As of April 14, 2020, Noem was one of seven governors who had not issued statewide stay-at-home orders in response to the COVID-19 pandemic; instead, she has emphasized her state's role in evaluating hydroxychloroquine, an antimalarial drug, as a treatment for COVID-19 and has been heavily promoted by President Trump. South Dakota's governor resisted ordering people to stay home. After 800 cases hit a pork production plant, Noem pointed out that this production facility was in full operation as an essential food manufacturing facility. On April 6, she issued an executive order that said people "shall" follow guidance from the Centers for Disease Control and Prevention; she also ordered everyone over age 65 in two counties to stay home for three weeks.

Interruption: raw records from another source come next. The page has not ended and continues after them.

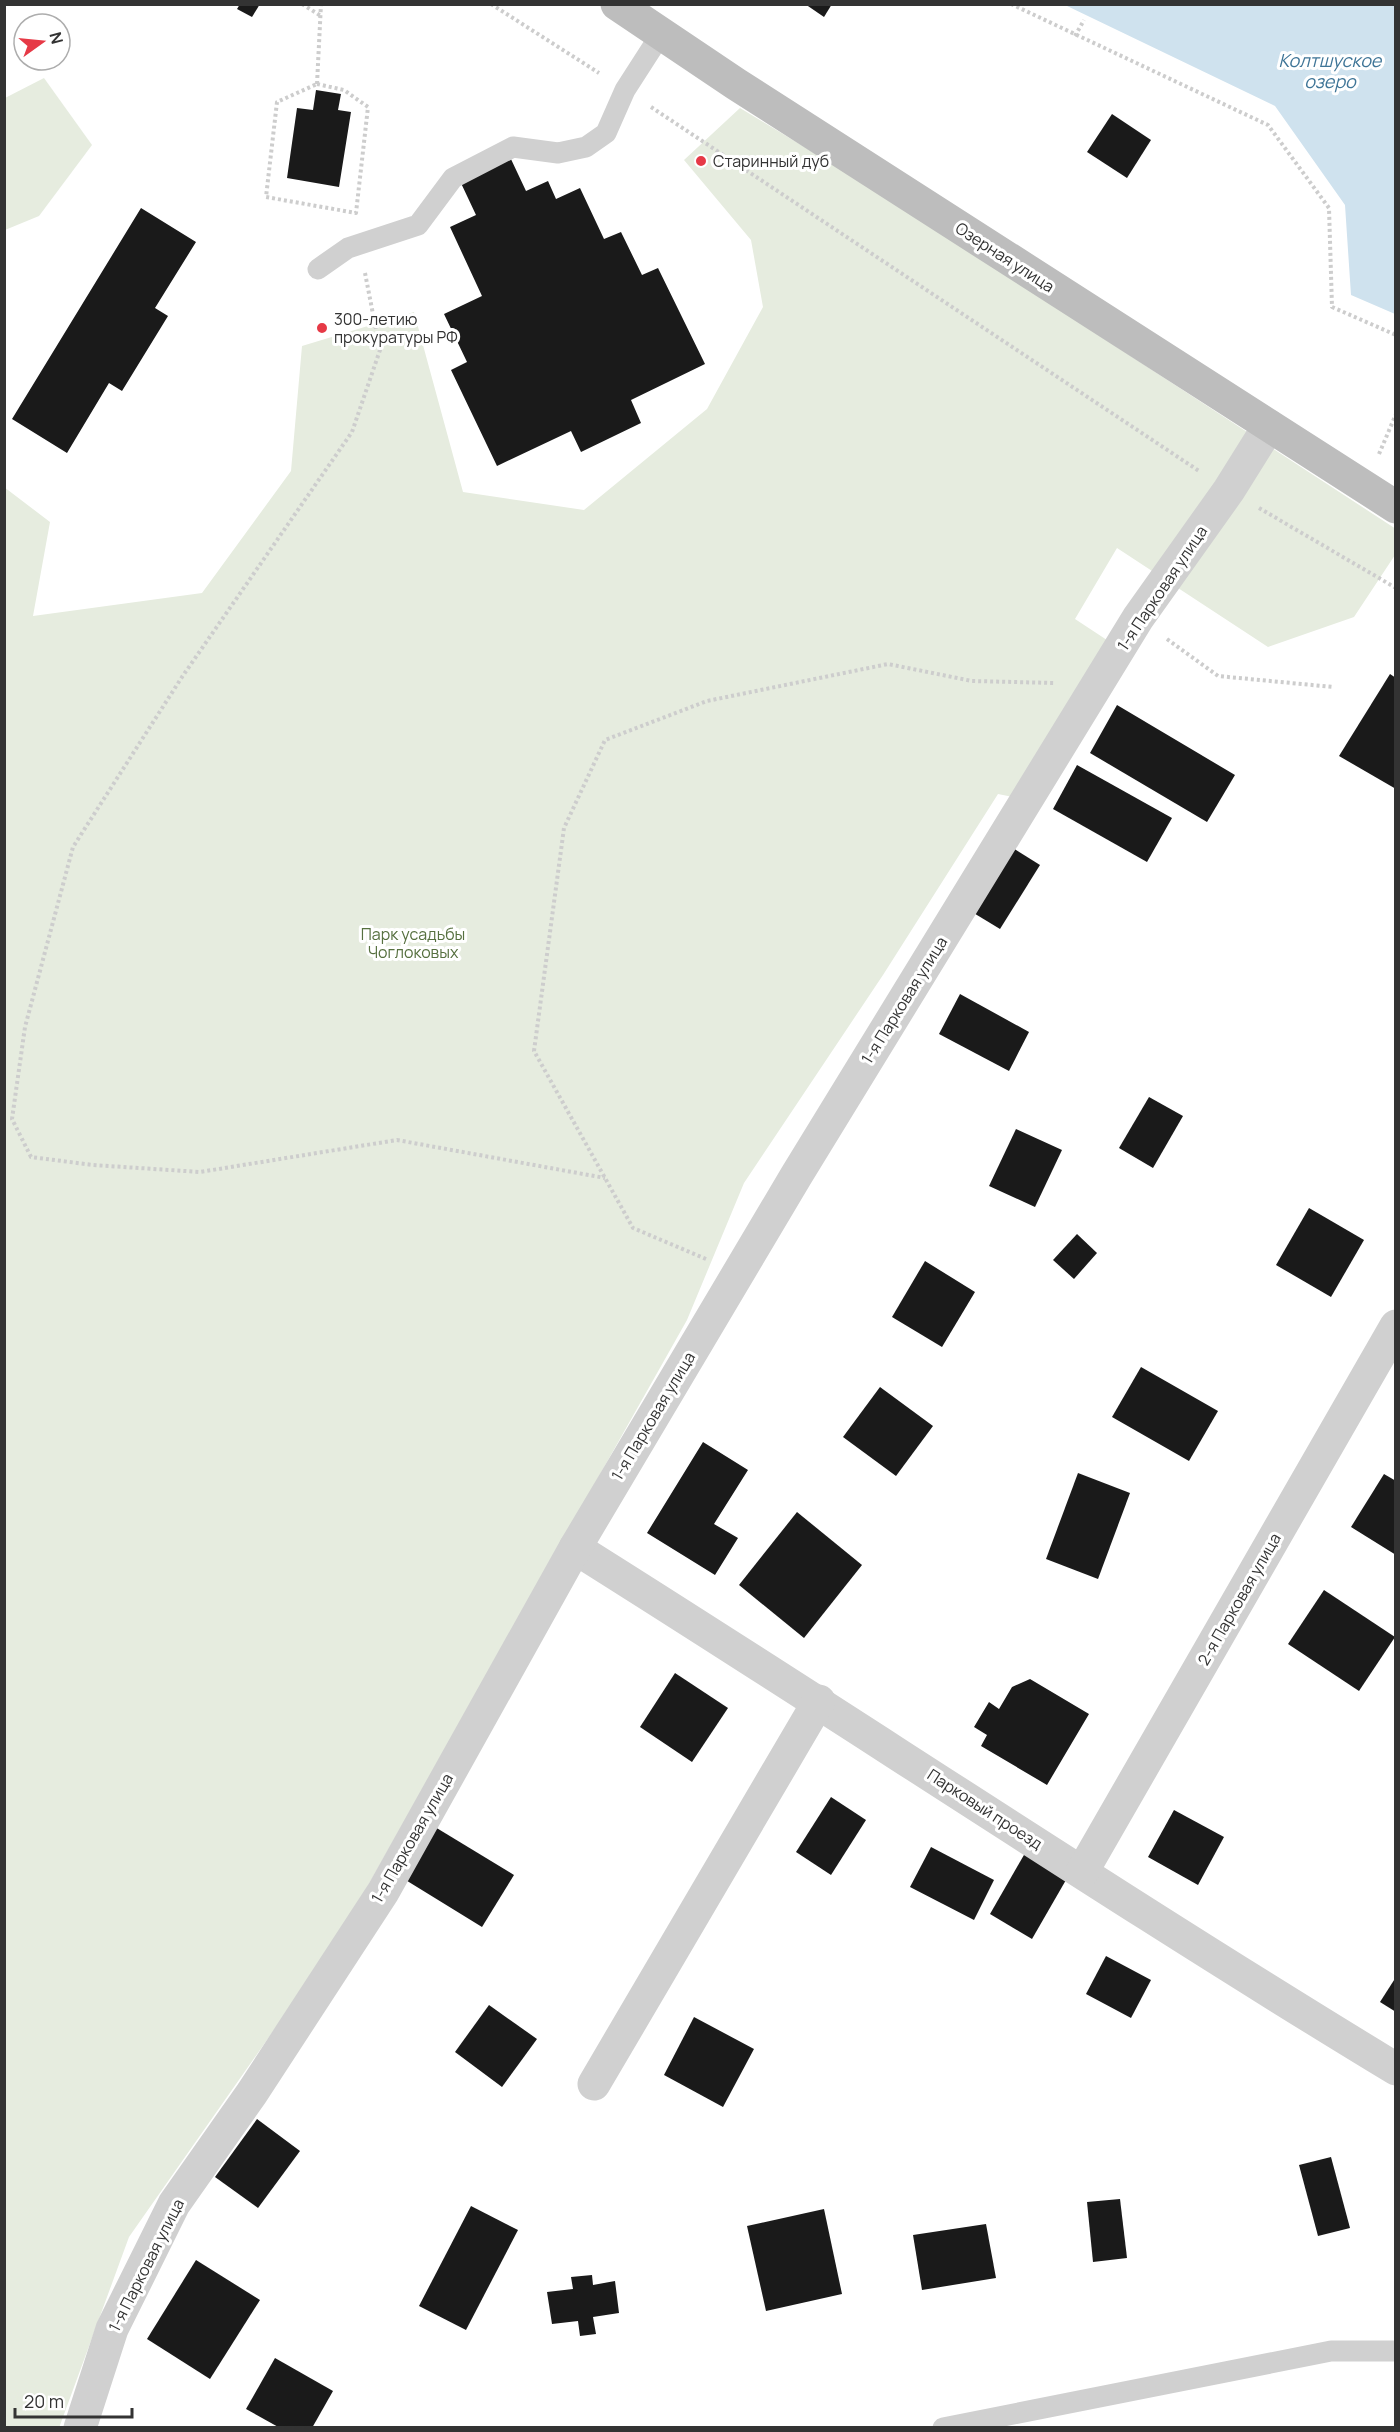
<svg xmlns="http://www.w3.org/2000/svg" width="1400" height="2432" font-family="Manrope,sans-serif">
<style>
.green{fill:#e6ecdf}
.water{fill:#cfe2ee}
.building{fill:#1a1a1a}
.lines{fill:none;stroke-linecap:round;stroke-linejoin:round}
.path{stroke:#cdcdcd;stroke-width:4;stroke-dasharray:3 3;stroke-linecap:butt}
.lane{stroke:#d0d0d0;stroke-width:21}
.street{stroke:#d0d0d0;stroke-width:33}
.secondary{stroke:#bdbdbd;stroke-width:33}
.poi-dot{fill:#e63946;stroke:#fff;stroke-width:2}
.labels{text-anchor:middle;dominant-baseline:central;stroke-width:6;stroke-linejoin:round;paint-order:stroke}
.poi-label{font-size:16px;fill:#333;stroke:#fff;text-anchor:start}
.street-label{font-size:16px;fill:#333;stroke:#fff}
.park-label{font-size:16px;fill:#56703f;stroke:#fff}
.water-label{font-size:18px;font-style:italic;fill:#3f7597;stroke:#fff}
</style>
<rect width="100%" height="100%" fill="#fff"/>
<g class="green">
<path d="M44,78L92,145L39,216L5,230V98Z"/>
<path d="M740,108L890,199L1396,529L1395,555L1354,617L1268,647L1117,548L1075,619L1113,644L1013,797L998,794L883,975L744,1183L687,1320L339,1937L129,2237L59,2428L4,2427V487L50,522L33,616L202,593L291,471L302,346L414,312L463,492L584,510L707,409L763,307L751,240L684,160Z"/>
</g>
<path class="water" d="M1065,5H1395V314L1351,295L1345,205L1275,106Z"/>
<g class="building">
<path d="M240,4H260L252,17L237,9Z"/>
<path d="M805,4H832L824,17Z"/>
<path d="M316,90L341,94L338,110L351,112L339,187L287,178L297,108L313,110Z"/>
<path d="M1112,114L1151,140L1127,178L1087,152Z"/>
<path d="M510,157L526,191L548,181L556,199L580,188L604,239L621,232L642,275L658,268L705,364L631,400L641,423L581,452L571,431L497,466L451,370L467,362L444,314L482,296L450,227L476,215L460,181Z"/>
<path d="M141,208L196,242L155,308L168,316L122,391L109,383L67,453L12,419Z"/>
<path d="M1390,674L1396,678V789L1339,756Z"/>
<path d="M1117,705L1235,775L1207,822L1090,753Z"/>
<path d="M1077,765L1172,818L1147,862L1053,809Z"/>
<path d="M1013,848L1040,865L1000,929L972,912Z"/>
<path d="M960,994L1029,1032L1009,1071L939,1034Z"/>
<path d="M1149,1097L1183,1116L1153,1168L1119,1148Z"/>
<path d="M1016,1129L1062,1150L1035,1207L989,1186Z"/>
<path d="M1309,1208L1364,1240L1331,1297L1276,1265Z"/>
<path d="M1077,1234L1097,1253L1074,1279L1053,1260Z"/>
<path d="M925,1261L975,1292L942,1347L892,1317Z"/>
<path d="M1141,1367L1218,1411L1189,1461L1112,1417Z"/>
<path d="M880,1387L933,1426L896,1476L843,1437Z"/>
<path d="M703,1442L748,1470L714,1524L738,1538L715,1575L647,1533Z"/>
<path d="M1078,1473L1130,1493L1098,1579L1046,1559Z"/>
<path d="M1384,1474L1396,1481V1555L1351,1527Z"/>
<path d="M797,1512L862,1565L804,1638L739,1585Z"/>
<path d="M1324,1590L1395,1637L1359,1691L1288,1644Z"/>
<path d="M675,1673L728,1708L692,1762L640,1727Z"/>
<path d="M1030,1679L1089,1714L1047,1785L981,1746L987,1735L974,1727L989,1702L999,1709L1012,1687Z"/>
<path d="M831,1797L866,1820L831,1875L796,1852Z"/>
<path d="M1174,1810L1224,1837L1198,1885L1148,1857Z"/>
<path d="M435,1827L514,1875L482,1927L404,1879Z"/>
<path d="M931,1847L994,1880L974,1920L910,1887Z"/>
<path d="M1028,1848L1070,1873L1032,1939L990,1914Z"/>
<path d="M1106,1956L1151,1980L1131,2018L1086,1994Z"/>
<path d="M1396,1977V2012L1380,2002Z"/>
<path d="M489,2005L537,2039L502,2087L455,2052Z"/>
<path d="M694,2017L754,2049L723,2107L664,2075Z"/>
<path d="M257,2119L300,2151L258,2208L215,2177Z"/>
<path d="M1331,2157L1350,2228L1318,2236L1299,2165Z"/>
<path d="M1120,2199L1127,2258L1093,2262L1087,2202Z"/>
<path d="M471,2206L518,2230L466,2330L419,2306Z"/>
<path d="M824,2209L842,2294L766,2311L747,2226Z"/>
<path d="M986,2224L996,2278L922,2290L913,2235Z"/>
<path d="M196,2260L260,2300L210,2379L147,2339Z"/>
<path d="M592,2275L593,2285L615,2281L619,2313L593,2317L596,2334L580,2336L578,2321L552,2324L547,2292L573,2289L571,2277Z"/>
<path d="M275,2358L333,2391L312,2428H280L246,2409Z"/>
</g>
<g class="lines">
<g class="path">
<path d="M302,4L321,16"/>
<path d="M491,4L599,73"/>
<path d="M1011,4L1268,125L1329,208L1332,307L1396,335"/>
<path d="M1075,36L1084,20"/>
<path d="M317,84L344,90L368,107L356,213L266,197L277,102Z"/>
<path d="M317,84L321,4"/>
<path d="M651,107L1199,471"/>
<path d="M365,273L380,350L352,432L182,677L73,847L25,1027L12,1119L31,1157L93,1165L200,1172L397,1140L605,1178"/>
<path d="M1379,454L1396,414"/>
<path d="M1259,508L1396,588"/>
<path d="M1167,639L1218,676L1333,687"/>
<path d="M706,1259L633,1228L534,1051L564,828L605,740L707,701L888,664L972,681L1055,683"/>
</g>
<g class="lane">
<path d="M318,269L348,248L418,225L453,178L513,147L558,153L586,147L606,133L625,90L661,34"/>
<path d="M943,2428L1331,2351H1396"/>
</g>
<g class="street">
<path d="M575,1548C849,1720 1119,1901 1396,2069"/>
<path d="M1082,1872L1396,1326"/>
<path d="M594,2084L819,1701"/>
<path d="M80,2428L112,2329L174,2204L252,2093L383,1892L575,1548L796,1176L1138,618L1229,490L1269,426"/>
</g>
<path class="secondary" d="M617,4L736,84L1396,507"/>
</g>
<g class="poi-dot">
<circle cx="701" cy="161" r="6"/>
<circle cx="322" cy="328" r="6"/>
</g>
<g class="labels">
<g class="poi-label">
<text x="713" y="161">Старинный дуб</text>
<text x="334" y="319">300-летию<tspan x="334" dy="18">прокуратуры РФ</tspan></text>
</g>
<g class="street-label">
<text transform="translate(1005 257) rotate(33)">Озерная улица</text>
<text transform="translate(1162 588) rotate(-56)">1-я Парковая улица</text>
<text transform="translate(904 1000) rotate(-58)">1-я Парковая улица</text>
<text transform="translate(653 1416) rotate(-59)">1-я Парковая улица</text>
<text transform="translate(1239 1599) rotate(-60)">2-я Парковая улица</text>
<text transform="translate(985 1809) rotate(33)">Парковый проезд</text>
<text transform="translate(412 1838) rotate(-60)">1-я Парковая улица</text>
<text transform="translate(146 2265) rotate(-63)">1-я Парковая улица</text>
</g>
<g class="park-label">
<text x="413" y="934">Парк усадьбы<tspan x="413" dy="18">Чоглоковых</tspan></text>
</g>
<g class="water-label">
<text x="1330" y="60">Колтшуское<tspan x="1330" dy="21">озеро</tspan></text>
</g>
</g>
<rect width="1400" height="2432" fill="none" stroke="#333333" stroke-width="12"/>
<g transform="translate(42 42) rotate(75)"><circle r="28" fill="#ffffff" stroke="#adadad" stroke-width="1.5"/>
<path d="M0-4.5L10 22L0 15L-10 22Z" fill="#e63946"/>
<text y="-9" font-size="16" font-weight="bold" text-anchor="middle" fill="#333333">N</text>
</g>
<path d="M15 2408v9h117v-9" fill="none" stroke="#333333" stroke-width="3"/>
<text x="24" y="2408" font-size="18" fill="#333333" stroke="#ffffff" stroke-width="4.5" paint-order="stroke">20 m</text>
</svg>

Noem did not mandate social distancing or the wearing of face masks at a July 3 event at Mount Rushmore that featured President Trump. Health experts warned that large gatherings without social distancing or mask-wearing posed a risk to public health.
On June 20, 2020, at the Republican State Convention, Noem was chosen to be one of South Dakota's three Republican presidential electors, along with Lieutenant Governor Larry Rhoden and Attorney General Jason Ravnsborg.
Governor's mansion fence
Noem proposed to build a fence around the governor's mansion for approximately $400,000. The proposal was not well-received and she eventually retracted it. On August 12, 2020, it was announced that Noem would again be moving forward with putting a fence around the governor's residence, following her security team's advice.
Hiring family members
Noem hired her daughter, Kennedy, while still in college and then raised her annual salary from $40,000 to $60,000 in the first year. Noem's administration also hired her son-in-law Kyle Peters for about $60,000 per year.
Noem lives with her husband and their three children on the Racota Valley Ranch near Castlewood. As of 2009, she had a 16.9% ownership stake in the ranch, which received $4.12 million in subsidies between 1995 and 2019. Her recreational interests include hunting.